Rishi Sunak’s Rwanda deportation plan has finally made it through the parliamentary stalemate that has caused months of delay to his flagship immigration policy.
Legislation clearing the way for the one-way flights to east Africa to take off has been trapped in a game of political “ping-pong”, with the plan being held up by the House of Lords.
Both the houses of Lords and the Commons voted on the Safety of Rwanda Bill on Monday, with Sunak saying they would remain in session until the wording was approved.
Ministers were forced to give ground on one element of the bill, namely excluding those who worked with the UK military or government overseas, such as Afghan interpreters, from the policy.
But at around midnight, peers in the House of Lords ended their opposition after MPs refused to bow to their pressure to get Rwanda to be treated as a safe country only after verification from an independent monitoring body.
At a press conference, Sunak said the first flights would take off in 10-12 weeks.
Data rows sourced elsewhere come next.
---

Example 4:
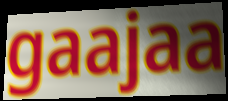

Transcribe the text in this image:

gaajaa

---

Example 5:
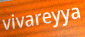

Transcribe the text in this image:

vivareyya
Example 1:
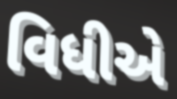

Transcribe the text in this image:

વિધીએ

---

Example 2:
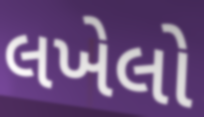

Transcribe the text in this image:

The government has already chartered planes for the deportation flights, increased detention space, hired more immigration caseworkers and freed up court space to handle appeals, he said.
Britain and Rwanda signed a deal almost two years ago that would see migrants who cross the English Channel in small boats sent to the East African country, where they would remain permanently. So far, no migrant has been sent to Rwanda under the agreement.
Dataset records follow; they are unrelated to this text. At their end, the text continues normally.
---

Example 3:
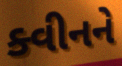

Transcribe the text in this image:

ક્વીનને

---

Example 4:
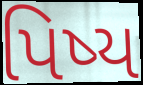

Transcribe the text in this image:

પિષ્ય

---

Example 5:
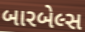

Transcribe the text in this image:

બારબેલ્સ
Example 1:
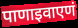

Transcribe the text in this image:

पाणाइवाएणं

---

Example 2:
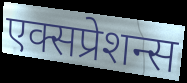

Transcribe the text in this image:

एक्सप्रेशन्स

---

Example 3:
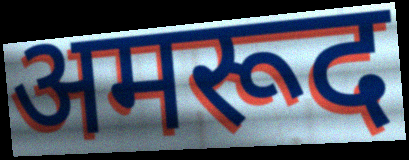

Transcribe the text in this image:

अमरूद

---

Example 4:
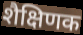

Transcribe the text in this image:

शैक्षिणक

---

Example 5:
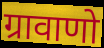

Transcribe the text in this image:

ग्रावाणो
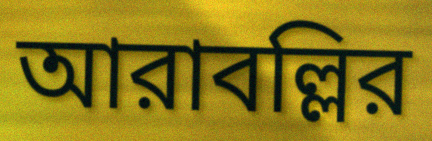
আরাবল্লির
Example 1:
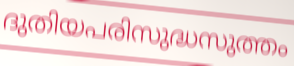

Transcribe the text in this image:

ദുതിയപരിസുദ്ധസുത്തം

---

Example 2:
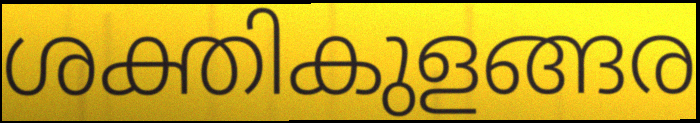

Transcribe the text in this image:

ശക്തികുളങ്ങര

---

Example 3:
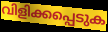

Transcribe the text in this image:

വിളിക്കപ്പെടുക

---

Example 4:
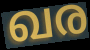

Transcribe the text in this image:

ഖര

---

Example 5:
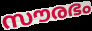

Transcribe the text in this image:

The plan is key to Sunak’s pledge to “stop the boats” bringing unauthorised migrants to the UK. He argues that deporting asylum seekers will deter people from making risky journeys and break the business model of people-smuggling gangs.
The number of migrants arriving in Britain on small boats soared to 45,774 in 2022 from just 299 four years earlier as people seeking refuge pay criminal gangs thousands of pounds to ferry them across the channel.
Last year, small boat arrivals dropped to 29,437 as the government cracked down on people smugglers and reached an agreement to return Albanians to their home country.